Updated at 6:20 with an interview from Dr. Julie Sperry, principal of Brentwood Middle School and more information about the district's academic success.
Updated at 3:45 p.m. with additional information about last year's KMOV story and Penberthy's retirement plans.
Updated at 2:56 p.m. with information from school district officials.
Superintendent Dr. Charles Penberthy announced his upcoming retirement from the Brentwood School District on Wednesday.
Penberthy, 57, will retire at the end of the school year. His last day is scheduled as June 30, 2012.
"I've enjoyed my time here immensely," Penberthy said. "It's been a privilege to work here in this district."
Penberthy entered as Brentwood's superintendent in 2003. He said he's most proud of the progress the schools have made academically during his time as superintendent.
Both the Brentwood High and Mark Twain Elementary schools were named National Blue Ribbon schools, the highest honor on the federal level, during Penberthy's time as superintendent. Brentwood Middle School and Mark Twain were both named Missouri Gold Star schools. Last year, Mark Twain was named a National School of Character.

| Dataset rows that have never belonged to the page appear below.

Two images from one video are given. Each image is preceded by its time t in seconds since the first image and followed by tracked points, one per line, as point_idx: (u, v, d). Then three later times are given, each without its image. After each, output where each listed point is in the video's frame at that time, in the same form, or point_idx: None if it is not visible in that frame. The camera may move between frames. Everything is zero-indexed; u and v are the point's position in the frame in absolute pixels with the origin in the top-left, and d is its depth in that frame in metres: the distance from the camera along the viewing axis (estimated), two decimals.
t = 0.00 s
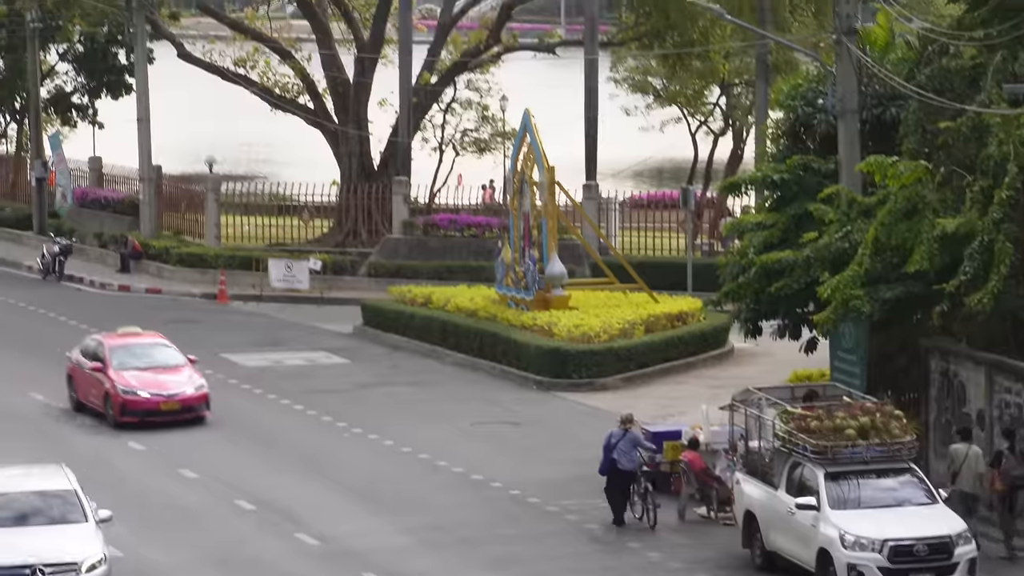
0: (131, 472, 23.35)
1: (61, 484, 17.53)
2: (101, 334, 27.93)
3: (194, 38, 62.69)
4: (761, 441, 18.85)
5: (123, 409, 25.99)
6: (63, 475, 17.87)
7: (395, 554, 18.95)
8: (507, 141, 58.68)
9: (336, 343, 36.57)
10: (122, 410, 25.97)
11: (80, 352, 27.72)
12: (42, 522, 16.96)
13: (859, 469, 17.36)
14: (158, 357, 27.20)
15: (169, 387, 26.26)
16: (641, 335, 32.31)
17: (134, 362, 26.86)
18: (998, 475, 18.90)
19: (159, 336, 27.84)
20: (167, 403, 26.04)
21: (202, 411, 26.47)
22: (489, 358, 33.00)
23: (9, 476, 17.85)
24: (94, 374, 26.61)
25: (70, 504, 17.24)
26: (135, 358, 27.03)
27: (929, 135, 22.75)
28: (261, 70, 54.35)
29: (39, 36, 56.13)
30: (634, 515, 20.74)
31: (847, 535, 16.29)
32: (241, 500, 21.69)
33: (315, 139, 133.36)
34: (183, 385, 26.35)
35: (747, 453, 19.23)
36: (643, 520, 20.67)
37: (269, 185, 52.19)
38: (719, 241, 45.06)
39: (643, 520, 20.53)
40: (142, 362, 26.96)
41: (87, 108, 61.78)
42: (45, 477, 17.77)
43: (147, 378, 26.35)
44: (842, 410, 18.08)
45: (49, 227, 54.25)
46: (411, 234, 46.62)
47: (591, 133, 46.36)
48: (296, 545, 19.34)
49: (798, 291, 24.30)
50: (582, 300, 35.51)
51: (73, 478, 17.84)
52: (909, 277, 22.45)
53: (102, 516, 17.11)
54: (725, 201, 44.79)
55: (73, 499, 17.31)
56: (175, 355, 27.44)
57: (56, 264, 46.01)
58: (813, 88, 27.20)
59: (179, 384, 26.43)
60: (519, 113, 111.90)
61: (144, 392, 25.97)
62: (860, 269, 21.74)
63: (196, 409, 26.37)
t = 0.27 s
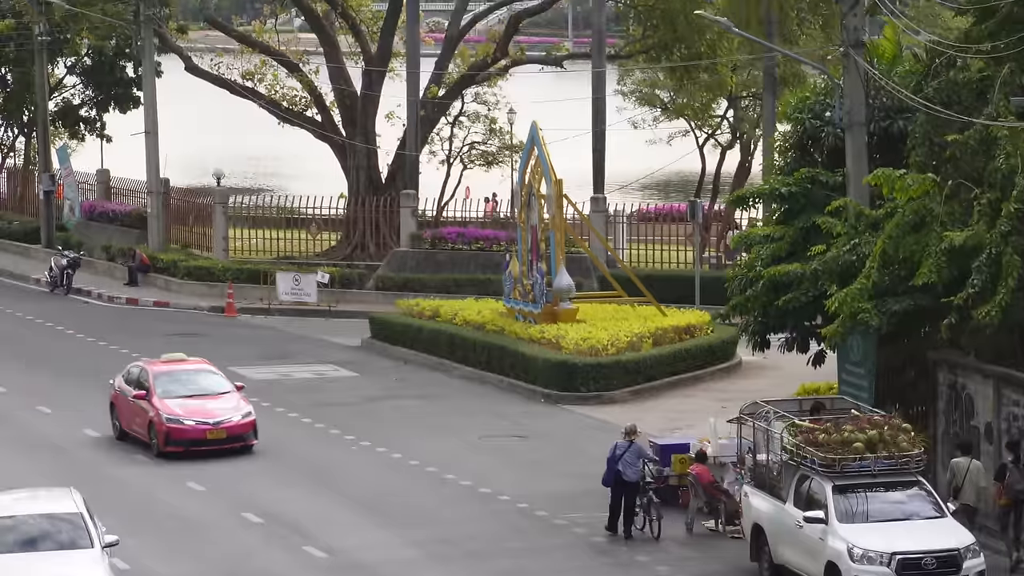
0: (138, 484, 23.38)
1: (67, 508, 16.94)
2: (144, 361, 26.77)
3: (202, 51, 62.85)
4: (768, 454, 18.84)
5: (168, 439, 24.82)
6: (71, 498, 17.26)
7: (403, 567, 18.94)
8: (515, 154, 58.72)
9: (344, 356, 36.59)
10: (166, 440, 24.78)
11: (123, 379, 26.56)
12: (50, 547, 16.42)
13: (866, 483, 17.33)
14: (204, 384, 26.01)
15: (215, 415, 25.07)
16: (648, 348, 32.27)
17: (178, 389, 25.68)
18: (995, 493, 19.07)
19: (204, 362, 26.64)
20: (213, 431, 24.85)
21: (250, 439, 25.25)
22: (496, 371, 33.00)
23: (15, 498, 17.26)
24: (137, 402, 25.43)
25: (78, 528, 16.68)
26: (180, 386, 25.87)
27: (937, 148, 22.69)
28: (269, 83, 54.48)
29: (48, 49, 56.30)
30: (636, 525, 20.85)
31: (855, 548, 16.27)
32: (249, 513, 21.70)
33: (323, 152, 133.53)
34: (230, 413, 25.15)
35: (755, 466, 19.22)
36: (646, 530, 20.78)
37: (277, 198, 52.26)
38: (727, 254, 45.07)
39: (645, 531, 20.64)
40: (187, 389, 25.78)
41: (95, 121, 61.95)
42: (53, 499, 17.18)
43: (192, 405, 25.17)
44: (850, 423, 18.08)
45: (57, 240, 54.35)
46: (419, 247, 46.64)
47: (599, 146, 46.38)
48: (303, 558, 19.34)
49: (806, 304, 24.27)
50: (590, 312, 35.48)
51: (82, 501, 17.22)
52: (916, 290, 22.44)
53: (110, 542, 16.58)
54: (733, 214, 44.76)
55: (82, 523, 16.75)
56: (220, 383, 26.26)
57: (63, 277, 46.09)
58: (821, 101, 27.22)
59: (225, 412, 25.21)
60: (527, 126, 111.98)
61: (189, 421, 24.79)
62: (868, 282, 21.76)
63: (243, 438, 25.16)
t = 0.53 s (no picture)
0: (148, 500, 23.43)
1: (75, 538, 16.16)
2: (195, 392, 25.42)
3: (210, 67, 63.05)
4: (777, 469, 18.89)
5: (221, 474, 23.46)
6: (79, 529, 16.51)
7: None
8: (523, 169, 58.83)
9: (352, 372, 36.68)
10: (220, 474, 23.43)
11: (173, 411, 25.19)
12: None
13: (876, 498, 17.37)
14: (258, 417, 24.64)
15: (270, 449, 23.72)
16: (657, 363, 32.33)
17: (232, 422, 24.32)
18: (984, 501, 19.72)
19: (258, 393, 25.30)
20: (269, 466, 23.50)
21: (307, 474, 23.89)
22: (505, 387, 33.07)
23: (22, 528, 16.60)
24: (189, 435, 24.05)
25: (86, 559, 15.82)
26: (234, 418, 24.50)
27: (945, 163, 22.66)
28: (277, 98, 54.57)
29: (56, 65, 56.55)
30: (640, 538, 21.00)
31: (864, 563, 16.31)
32: (258, 529, 21.75)
33: (331, 167, 133.78)
34: (286, 447, 23.80)
35: (764, 482, 19.26)
36: (650, 543, 20.95)
37: (286, 214, 52.37)
38: (736, 270, 45.14)
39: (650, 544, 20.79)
40: (241, 422, 24.43)
41: (103, 137, 62.15)
42: (60, 529, 16.47)
43: (247, 439, 23.82)
44: (859, 439, 18.13)
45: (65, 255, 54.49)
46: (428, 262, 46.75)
47: (608, 161, 46.50)
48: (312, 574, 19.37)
49: (815, 319, 24.30)
50: (599, 328, 35.55)
51: (88, 531, 16.44)
52: (925, 305, 22.51)
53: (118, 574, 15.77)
54: (742, 229, 44.75)
55: (88, 553, 15.91)
56: (275, 415, 24.89)
57: (72, 293, 46.24)
58: (829, 116, 27.42)
59: (281, 446, 23.85)
60: (536, 141, 112.21)
61: (244, 455, 23.44)
62: (877, 298, 21.84)
63: (300, 473, 23.80)
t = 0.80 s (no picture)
0: (154, 514, 23.44)
1: (74, 562, 16.10)
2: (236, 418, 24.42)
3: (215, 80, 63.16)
4: (783, 482, 18.88)
5: (265, 503, 22.41)
6: (78, 552, 16.45)
7: None
8: (529, 182, 58.84)
9: (358, 384, 36.70)
10: (264, 504, 22.37)
11: (215, 439, 24.17)
12: None
13: (881, 510, 17.38)
14: (303, 443, 23.61)
15: (316, 477, 22.68)
16: (663, 376, 32.33)
17: (276, 449, 23.29)
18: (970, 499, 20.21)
19: (302, 419, 24.27)
20: (315, 495, 22.44)
21: (354, 503, 22.83)
22: (511, 400, 33.08)
23: (22, 552, 16.57)
24: (232, 463, 23.03)
25: None
26: (277, 446, 23.48)
27: (950, 175, 22.78)
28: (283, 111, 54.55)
29: (62, 78, 56.66)
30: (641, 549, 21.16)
31: None
32: (264, 543, 21.75)
33: (337, 180, 133.90)
34: (333, 475, 22.75)
35: (769, 494, 19.27)
36: (651, 553, 21.11)
37: (291, 227, 52.43)
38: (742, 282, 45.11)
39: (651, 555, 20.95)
40: (285, 449, 23.40)
41: (109, 150, 62.27)
42: (60, 552, 16.43)
43: (291, 466, 22.78)
44: (865, 451, 18.14)
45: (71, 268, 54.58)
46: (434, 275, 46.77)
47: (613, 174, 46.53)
48: None
49: (820, 331, 24.30)
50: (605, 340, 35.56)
51: (89, 555, 16.40)
52: (931, 317, 22.51)
53: None
54: (748, 242, 44.69)
55: None
56: (320, 442, 23.86)
57: (77, 306, 46.32)
58: (834, 129, 27.42)
59: (328, 474, 22.80)
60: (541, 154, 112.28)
61: (289, 484, 22.39)
62: (882, 310, 21.85)
63: (347, 502, 22.74)
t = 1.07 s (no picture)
0: (157, 527, 23.42)
1: None
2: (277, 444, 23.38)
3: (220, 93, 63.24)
4: (787, 495, 18.85)
5: (307, 533, 21.33)
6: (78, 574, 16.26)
7: None
8: (533, 195, 58.85)
9: (362, 398, 36.69)
10: (306, 535, 21.30)
11: (254, 466, 23.13)
12: None
13: (886, 523, 17.32)
14: (346, 471, 22.54)
15: (360, 506, 21.61)
16: (667, 389, 32.31)
17: (318, 476, 22.23)
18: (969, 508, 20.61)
19: (344, 446, 23.22)
20: (358, 525, 21.37)
21: (399, 533, 21.74)
22: (515, 412, 33.05)
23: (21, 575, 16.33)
24: (272, 492, 21.96)
25: None
26: (319, 473, 22.42)
27: (954, 188, 22.77)
28: (287, 124, 54.57)
29: (66, 91, 56.74)
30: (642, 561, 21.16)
31: None
32: (268, 556, 21.70)
33: (341, 193, 133.99)
34: (377, 503, 21.68)
35: (774, 506, 19.23)
36: (651, 565, 21.12)
37: (295, 239, 52.46)
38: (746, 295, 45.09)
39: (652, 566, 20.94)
40: (327, 476, 22.35)
41: (113, 163, 62.32)
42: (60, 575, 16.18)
43: (334, 495, 21.72)
44: (869, 464, 18.10)
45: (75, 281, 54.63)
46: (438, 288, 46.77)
47: (617, 186, 46.54)
48: None
49: (825, 344, 24.36)
50: (609, 352, 35.55)
51: None
52: (935, 329, 22.48)
53: None
54: (752, 254, 44.66)
55: None
56: (363, 468, 22.80)
57: (81, 319, 46.34)
58: (838, 141, 27.37)
59: (372, 503, 21.74)
60: (544, 166, 112.38)
61: (332, 514, 21.32)
62: (886, 322, 21.84)
63: (391, 532, 21.67)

Brentwood students' Missouri Assessment Program (MAP) and American College Testing (ACT) scores have also improved each year. The district exceeded the state's targets in MAP testing last year, and the Class of 2011 earned the highest ACT average in school history.
Penberthy has raised the bar for everyone in the schools, said Chris Jones, president of the Brentwood Board of Education.
"I can't say enough nice things about him," Jones said. "We've got some big shoes to fill."
David Faulkner, who works as assistant to the superintendent, commended Penberthy's dedication to the success of each child in the district.
When Penberthy made decisions about hiring new teachers, spending district money or weighing which programs to offer students, he first thought about how his decisions would benefit the students, Faulkner said.
"This job, really done well, is personal and always about children," Faulkner said. "He always puts the child at the center of the decision."
Dr. Julie Sperry, principal of Brentwood Middle School, worked in the district before Penberthy started. She said Penberthy "is tough, but a great mentor and a great leader."
He helped her question every process in her school, and the students performed better academically because of their early work, Sperry said.
Penberthy previously worked as assistant superintendent and superintendent in the Gasconade County School District. He has also worked as a middle school principal, teacher and coach in the Union, Perry County, Farmington, Arcadia Valley and Woodland school districts.
Penberthy's ending salary is $218,000 per year.
Pay Controversy on KMOV
Penberthy's pay was the center of a KMOV story last September. The news channel reported that Penberthy earned $270 in salary for every student in the district, compared to Kirkwood's superintendent Dr. Tom Williams' $48 per student.
Penberthy declined an interview with KMOV. Keith Rabenberg, then the president of the school board, responded by sending a letter to parents that outlined why Penberthy was paid so well.
"The Board’s goal is to have all salary categories in the top one-third as compared to other county school districts. Salaries for all work areas, from custodians to administrators, are reviewed each year and adjustments made to be competitive in the work market," the letter noted.
"You have to take the good with the bad," said Penberthy during a Wednesday interview. "But you never lose focus on the district and doing what's best for the kids."
What's Next for Penberthy and Brentwood Schools?
The school board will meet in a couple of weeks to discuss how it plans to fill the superintendent position. The job will be posted internally, but the board could also work with the Missouri School Boards' Association to help with the search process.
Board members aim to name a new superintendent by the end of 2011, Jones said.
Penberthy said the district will experience a smooth transition under a new superintendent. The teachers are exceptional, the district's culture is positive and the Brentwood community is always supportive, both with time and taxes, Penberthy said.
Penberthy hasn't decided what's next for him during retirement.
"That chapter of the book hasn't been written yet," he said.
But he wants to spend more time with his wife, who retired four years ago, and his grandchildren. He also hopes to play a lot more golf and identify a part-time job or volunteer opportunity.